→ **PROBLEM TO WORK ON**
Print each entry verbatim.

□ □ □

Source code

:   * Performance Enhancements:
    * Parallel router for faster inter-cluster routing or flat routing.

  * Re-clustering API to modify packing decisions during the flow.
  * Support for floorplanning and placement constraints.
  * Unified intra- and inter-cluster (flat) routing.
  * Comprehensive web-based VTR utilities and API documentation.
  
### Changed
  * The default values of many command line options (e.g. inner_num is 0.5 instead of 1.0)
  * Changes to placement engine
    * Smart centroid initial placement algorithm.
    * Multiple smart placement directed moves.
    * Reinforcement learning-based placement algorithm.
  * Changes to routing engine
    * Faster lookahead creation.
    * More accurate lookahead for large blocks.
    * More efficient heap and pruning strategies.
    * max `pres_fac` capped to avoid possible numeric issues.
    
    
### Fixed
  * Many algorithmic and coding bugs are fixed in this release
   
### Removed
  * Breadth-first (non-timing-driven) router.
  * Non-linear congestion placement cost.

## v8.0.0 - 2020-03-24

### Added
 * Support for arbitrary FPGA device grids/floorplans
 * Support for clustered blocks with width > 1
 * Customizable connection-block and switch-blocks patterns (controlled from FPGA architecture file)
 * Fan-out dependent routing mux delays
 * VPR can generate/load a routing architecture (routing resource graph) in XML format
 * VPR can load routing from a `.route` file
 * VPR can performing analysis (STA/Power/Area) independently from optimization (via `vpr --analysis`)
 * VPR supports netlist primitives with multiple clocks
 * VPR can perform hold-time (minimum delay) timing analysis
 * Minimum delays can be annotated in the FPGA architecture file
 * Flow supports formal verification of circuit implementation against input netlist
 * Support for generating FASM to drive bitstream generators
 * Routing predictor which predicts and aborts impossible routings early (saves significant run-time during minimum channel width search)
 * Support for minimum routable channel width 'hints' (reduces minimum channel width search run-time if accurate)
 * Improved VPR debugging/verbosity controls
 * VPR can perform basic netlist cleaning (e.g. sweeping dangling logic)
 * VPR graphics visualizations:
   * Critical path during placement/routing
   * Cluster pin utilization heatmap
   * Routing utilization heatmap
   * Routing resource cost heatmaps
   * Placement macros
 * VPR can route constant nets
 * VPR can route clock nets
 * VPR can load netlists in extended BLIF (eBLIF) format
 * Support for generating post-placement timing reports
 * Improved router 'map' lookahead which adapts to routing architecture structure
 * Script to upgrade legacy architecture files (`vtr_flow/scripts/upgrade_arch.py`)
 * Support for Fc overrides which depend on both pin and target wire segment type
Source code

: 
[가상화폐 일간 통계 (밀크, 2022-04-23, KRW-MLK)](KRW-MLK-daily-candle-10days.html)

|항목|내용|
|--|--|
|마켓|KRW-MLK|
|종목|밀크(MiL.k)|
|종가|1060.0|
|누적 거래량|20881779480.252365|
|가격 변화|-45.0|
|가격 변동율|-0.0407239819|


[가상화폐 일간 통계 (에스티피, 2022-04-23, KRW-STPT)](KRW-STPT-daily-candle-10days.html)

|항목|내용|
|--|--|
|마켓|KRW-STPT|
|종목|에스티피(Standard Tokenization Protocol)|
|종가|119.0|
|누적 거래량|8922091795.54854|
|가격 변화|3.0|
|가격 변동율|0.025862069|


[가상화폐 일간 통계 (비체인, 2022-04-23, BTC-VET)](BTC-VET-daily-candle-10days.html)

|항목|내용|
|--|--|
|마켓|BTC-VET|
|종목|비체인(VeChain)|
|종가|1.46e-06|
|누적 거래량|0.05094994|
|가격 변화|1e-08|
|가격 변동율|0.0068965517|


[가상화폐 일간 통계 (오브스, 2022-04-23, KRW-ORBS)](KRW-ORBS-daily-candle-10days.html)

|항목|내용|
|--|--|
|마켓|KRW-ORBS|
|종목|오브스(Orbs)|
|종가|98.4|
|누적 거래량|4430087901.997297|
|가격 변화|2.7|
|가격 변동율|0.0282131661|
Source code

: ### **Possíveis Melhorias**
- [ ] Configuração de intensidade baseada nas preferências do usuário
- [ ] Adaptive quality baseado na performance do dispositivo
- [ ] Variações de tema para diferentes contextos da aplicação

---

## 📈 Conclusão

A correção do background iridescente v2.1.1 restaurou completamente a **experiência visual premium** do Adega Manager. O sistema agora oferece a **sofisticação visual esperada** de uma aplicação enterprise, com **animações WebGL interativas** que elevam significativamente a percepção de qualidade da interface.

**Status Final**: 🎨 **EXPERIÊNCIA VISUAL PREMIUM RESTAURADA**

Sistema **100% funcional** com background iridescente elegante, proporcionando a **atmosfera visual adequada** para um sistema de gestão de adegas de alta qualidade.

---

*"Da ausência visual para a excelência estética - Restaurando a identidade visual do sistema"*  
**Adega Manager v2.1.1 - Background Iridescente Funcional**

□ □ □

→ **TASK OUTPUT**
Source code

:   * Performance Enhancements:
    * Parallel router for faster inter-cluster routing or flat routing.

  * Re-clustering API to modify packing decisions during the flow.
  * Support for floorplanning and placement constraints.
  * Unified intra- and inter-cluster (flat) routing.
  * Comprehensive web-based VTR utilities and API documentation.
  
### Changed
  * The default values of many command line options (e.g. inner_num is 0.5 instead of 1.0)
  * Changes to placement engine
    * Smart centroid initial placement algorithm.
    * Multiple smart placement directed moves.
    * Reinforcement learning-based placement algorithm.
  * Changes to routing engine
    * Faster lookahead creation.
    * More accurate lookahead for large blocks.
    * More efficient heap and pruning strategies.
    * max `pres_fac` capped to avoid possible numeric issues.
    
    
### Fixed
  * Many algorithmic and coding bugs are fixed in this release
   
### Removed
  * Breadth-first (non-timing-driven) router.
  * Non-linear congestion placement cost.

## v8.0.0 - 2020-03-24

### Added
 * Support for arbitrary FPGA device grids/floorplans
 * Support for clustered blocks with width > 1
 * Customizable connection-block and switch-blocks patterns (controlled from FPGA architecture file)
 * Fan-out dependent routing mux delays
 * VPR can generate/load a routing architecture (routing resource graph) in XML format
 * VPR can load routing from a `.route` file
 * VPR can performing analysis (STA/Power/Area) independently from optimization (via `vpr --analysis`)
 * VPR supports netlist primitives with multiple clocks
 * VPR can perform hold-time (minimum delay) timing analysis
 * Minimum delays can be annotated in the FPGA architecture file
 * Flow supports formal verification of circuit implementation against input netlist
 * Support for generating FASM to drive bitstream generators
 * Routing predictor which predicts and aborts impossible routings early (saves significant run-time during minimum channel width search)
 * Support for minimum routable channel width 'hints' (reduces minimum channel width search run-time if accurate)
 * Improved VPR debugging/verbosity controls
 * VPR can perform basic netlist cleaning (e.g. sweeping dangling logic)
 * VPR graphics visualizations:
   * Critical path during placement/routing
   * Cluster pin utilization heatmap
   * Routing utilization heatmap
   * Routing resource cost heatmaps
   * Placement macros
 * VPR can route constant nets
 * VPR can route clock nets
 * VPR can load netlists in extended BLIF (eBLIF) format
 * Support for generating post-placement timing reports
 * Improved router 'map' lookahead which adapts to routing architecture structure
 * Script to upgrade legacy architecture files (`vtr_flow/scripts/upgrade_arch.py`)
 * Support for Fc overrides which depend on both pin and target wire segment type
Source code

: 
[가상화폐 일간 통계 (밀크, 2022-04-23, KRW-MLK)](KRW-MLK-daily-candle-10days.html)

|항목|내용|
|--|--|
|마켓|KRW-MLK|
|종목|밀크(MiL.k)|
|종가|1060.0|
|누적 거래량|20881779480.252365|
|가격 변화|-45.0|
|가격 변동율|-0.0407239819|


[가상화폐 일간 통계 (에스티피, 2022-04-23, KRW-STPT)](KRW-STPT-daily-candle-10days.html)

|항목|내용|
|--|--|
|마켓|KRW-STPT|
|종목|에스티피(Standard Tokenization Protocol)|
|종가|119.0|
|누적 거래량|8922091795.54854|
|가격 변화|3.0|
|가격 변동율|0.025862069|


[가상화폐 일간 통계 (비체인, 2022-04-23, BTC-VET)](BTC-VET-daily-candle-10days.html)

|항목|내용|
|--|--|
|마켓|BTC-VET|
|종목|비체인(VeChain)|
|종가|1.46e-06|
|누적 거래량|0.05094994|
|가격 변화|1e-08|
|가격 변동율|0.0068965517|


[가상화폐 일간 통계 (오브스, 2022-04-23, KRW-ORBS)](KRW-ORBS-daily-candle-10days.html)

|항목|내용|
|--|--|
|마켓|KRW-ORBS|
|종목|오브스(Orbs)|
|종가|98.4|
|누적 거래량|4430087901.997297|
|가격 변화|2.7|
|가격 변동율|0.0282131661|
Source code

: ### **Possíveis Melhorias**
- [ ] Configuração de intensidade baseada nas preferências do usuário
- [ ] Adaptive quality baseado na performance do dispositivo
- [ ] Variações de tema para diferentes contextos da aplicação

---

## 📈 Conclusão

A correção do background iridescente v2.1.1 restaurou completamente a **experiência visual premium** do Adega Manager. O sistema agora oferece a **sofisticação visual esperada** de uma aplicação enterprise, com **animações WebGL interativas** que elevam significativamente a percepção de qualidade da interface.

**Status Final**: 🎨 **EXPERIÊNCIA VISUAL PREMIUM RESTAURADA**

Sistema **100% funcional** com background iridescente elegante, proporcionando a **atmosfera visual adequada** para um sistema de gestão de adegas de alta qualidade.

---

*"Da ausência visual para a excelência estética - Restaurando a identidade visual do sistema"*  
**Adega Manager v2.1.1 - Background Iridescente Funcional**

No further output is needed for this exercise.